According to a Thai newspaper clip in the FBI file, however, “The U.S. had always refused Thai requests for cooperation to stop Wang [sic] Pao, saying the U.S. government did not support him.”

Vang not only enjoyed a general’s loyalty from his followers, but also suffered from the paranoia of a man constantly on the warpath. During the 1990s, General Vang alerted the FBI about assassination attempts against him, though they were closer to conjecture than actual attacks.

In 1995 the FBI compiled a list of threats against Vang Pao. An agent noted:

Several years later, Vang sent the FBI a suspiciously discolored piece of bamboo, asking the Bureau to test whether it was poisoned. No drugs or poison was found on the sample.

Trap and trace

In 2000, a few years after the death of Vue Mai, the FBI agents launched a 16-month trap and trace operation that logged the incoming and outgoing calls of the United Front of the Liberation of Laos, another one of Vang Pao’s fundraising organizations.

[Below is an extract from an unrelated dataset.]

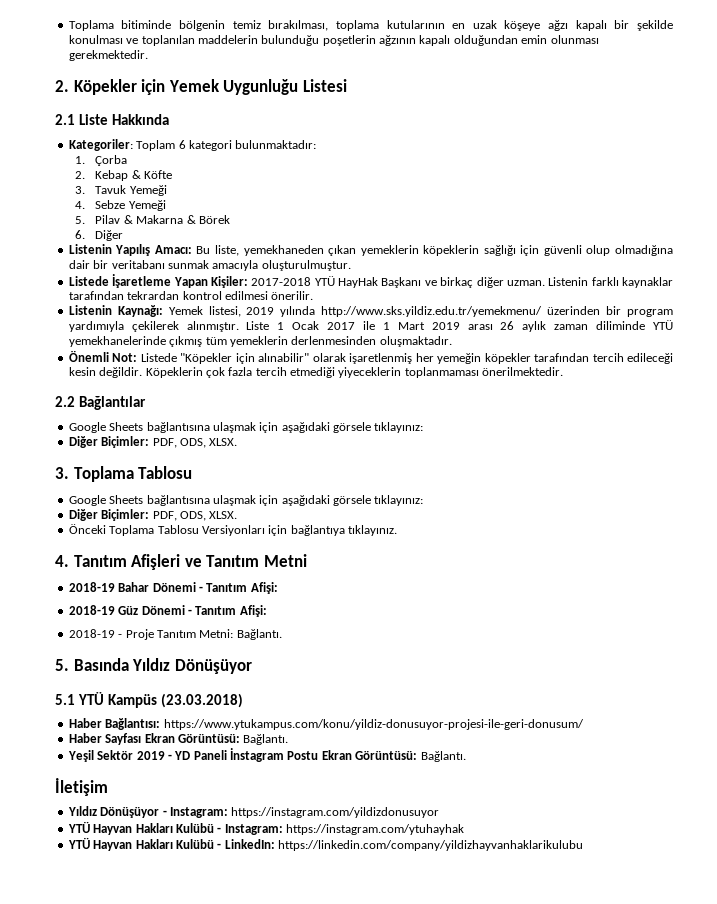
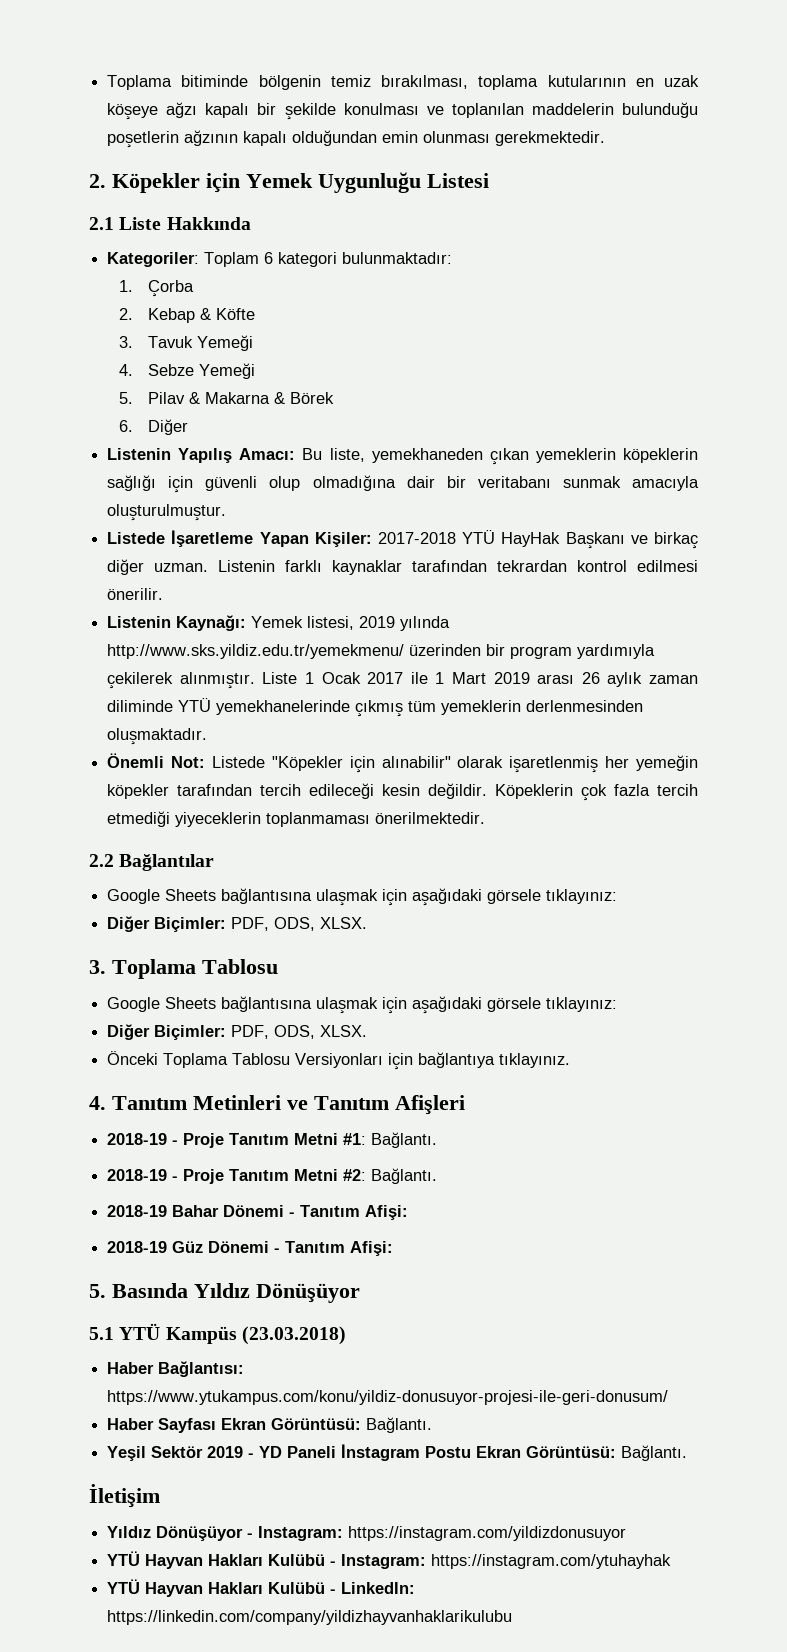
[131,554,181,570] Afişleri -> [193,1095,281,1110] Metinleri
[263,554,307,567] Metni -> [395,1095,465,1115] [107,1132,438,1148] [107,1168,438,1184] Afişleri // 2018-19 - Proje Tanıtım Metni #1: Bağlantı. // 2018-19 - Proje Tanıtım Metni #2: Bağlantı.
[68,629,282,640] // 2018-19 - Proje Tanıtım Metni: Bağlantı. -> (394, 1248) none

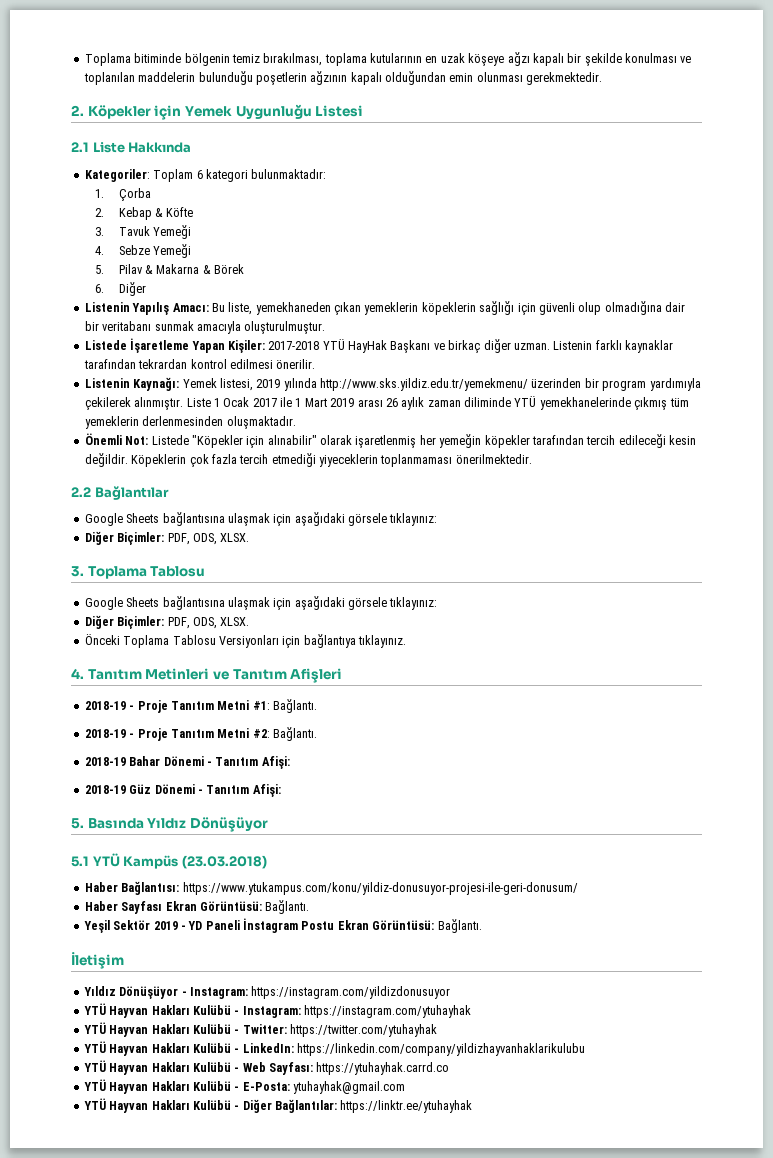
(672, 1561) none -> [83,1022,437,1037] // YTÜ Hayvan Hakları Kulübü - Twitter: https://twitter.com/ytuhayhak
(513, 1617) none -> [83,1060,450,1075] [83,1079,405,1094] [83,1098,473,1113] // YTÜ Hayvan Hakları Kulübü - Web Sayfası: https://ytuhayhak.carrd.co // YTÜ Hayvan Hakları Kulübü - E-Posta: ytuhayhak@gmail.com // YTÜ Hayvan Hakları Kulübü - Diğer Bağlantılar: https://linktr.ee/ytuhayhak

But many observers noted that Vang Pao’s rhetoric toward the Laotian government began to soften. Diplomacy didn’t come easily to the general, but he began to call for normalized relations between the U.S. and Laos in his speeches to the Hmong community in 2001, hoping that by changing tacks, he could persuade the Laotian government to be more sympathetic toward the Hmong in Laos.

It’s also possible that, as memories of the Vietnam War faded in the national conscience and the War on Terror became front-page news, Vang was forced to tread more carefully in the U.S., lest he and his guerilla soldiers cease being freedom fighters and become terrorists instead.

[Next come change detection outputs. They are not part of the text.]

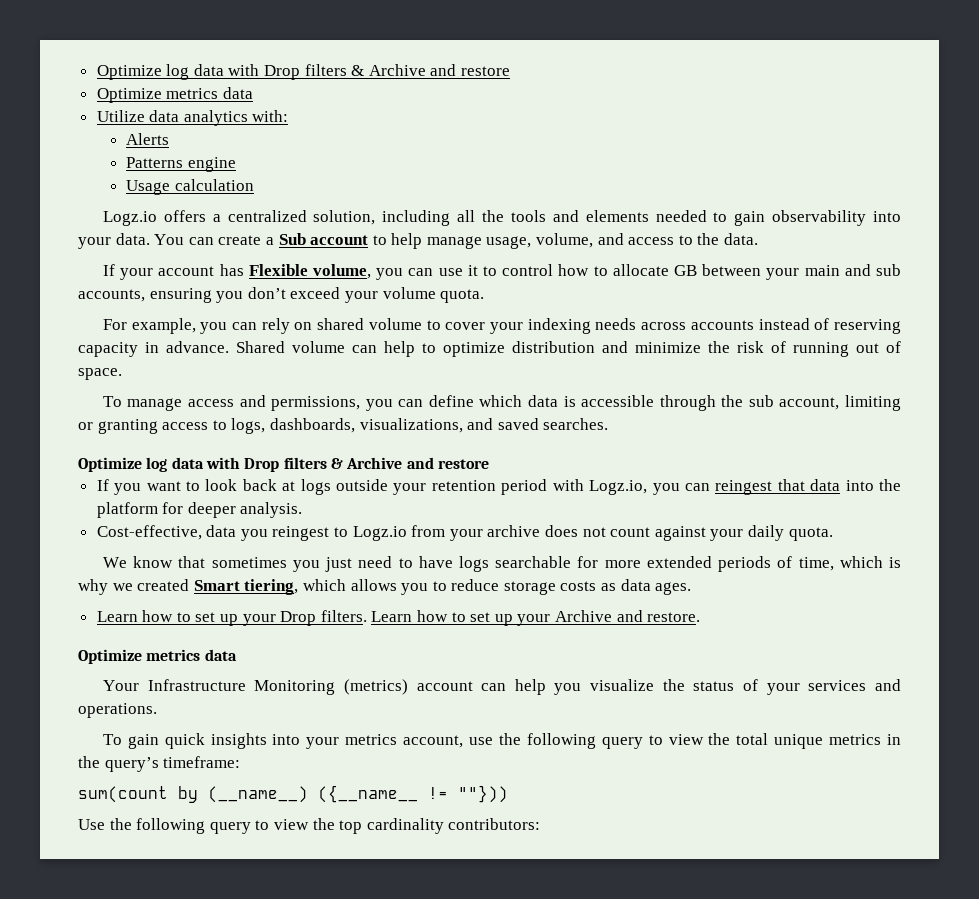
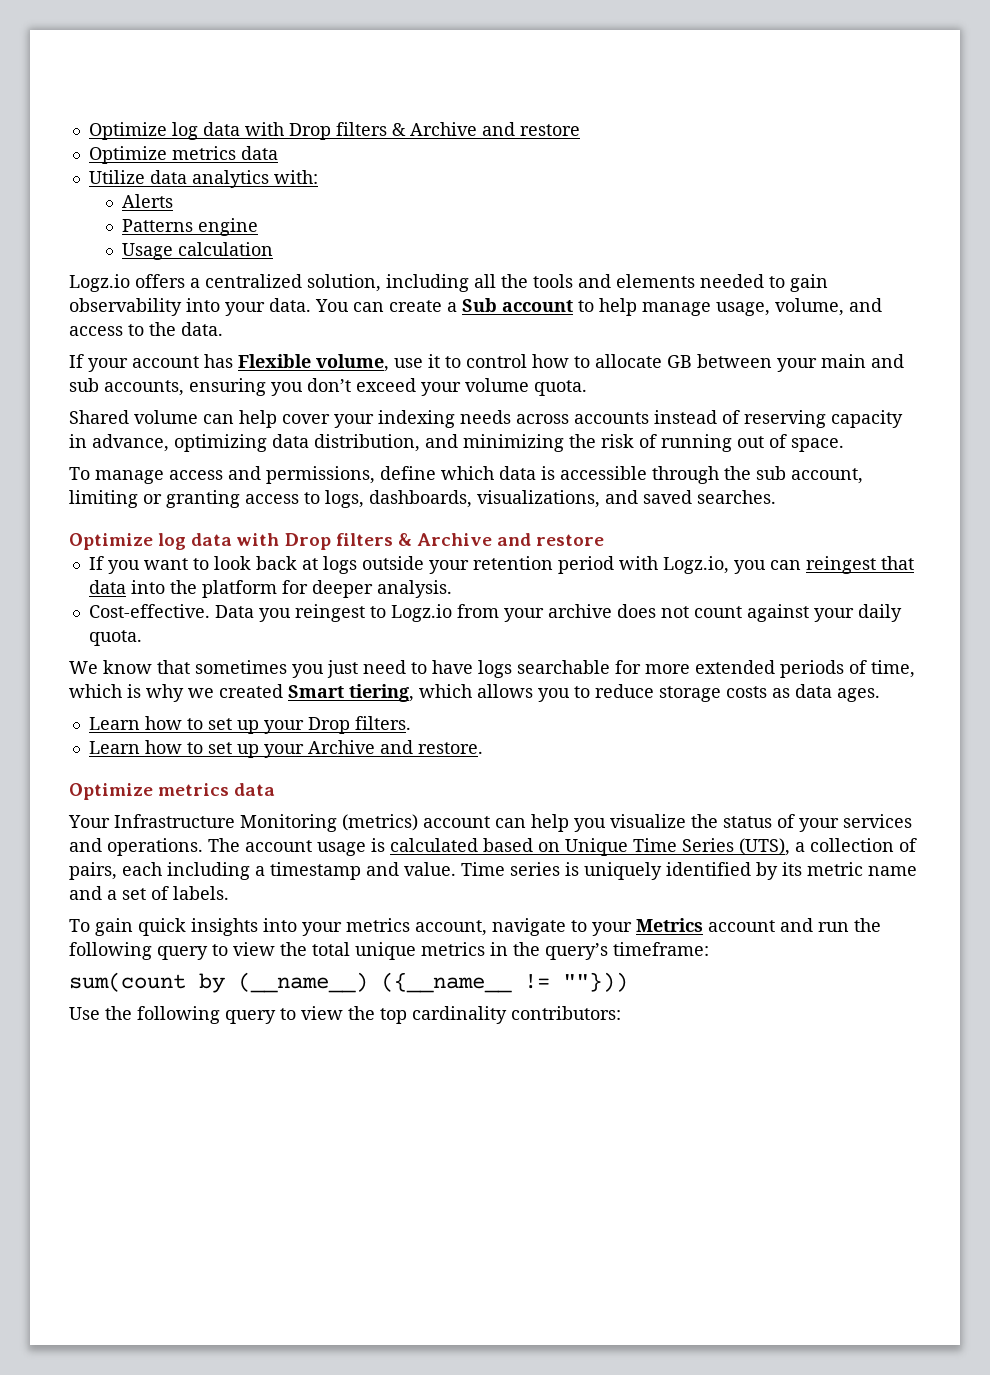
[376,268,434,280] you can -> (389, 363) none
[102,318,441,334] For example, you can rely on shared volume to -> [69,410,277,428] Shared volume can help
[166,341,701,357] advance. Shared volume can help to optimize distribution and minimize -> [92,434,564,452] advance, optimizing data distribution, and minimizing
[365,399,424,411] you can -> (375, 475) none
[96,525,237,540] Cost-effective, data -> [88,604,254,618] Cost-effective. Data
(367, 616) none -> (411, 723) //
(157, 710) none -> [208,838,917,856] [69,862,917,880] [69,886,229,900] The account usage is calculated based on Unique Time Series (UTS), a collection of pairs, each including a timestamp and value. Time series is uniquely identified by its metric name and a set of labels.
[469,737,494,745] use -> [492,918,849,936] navigate to your Metrics account and run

But in 2007, when Vang was arrested for allegedly planning to overthrow the Laotian government, Hmong insiders were shocked. Not only had the general’s recently softened rhetoric belied his revolutionary goals, but the community’s most important spokesman seemed to have abruptly lost the political leeway – which the Hmong have always seen as loyalty – from the federal government that Vang had enjoyed for decades.

Like the accusations of extortion and murder, the arrest seemed not to affect General Vang’s standing in the Hmong community. Upon his death, Vang was given a hero’s farewell, with a six-day funeral in Fresno, California, attended by 10,000 Hmong, as well as congressmen, state senators and retired CIA agents.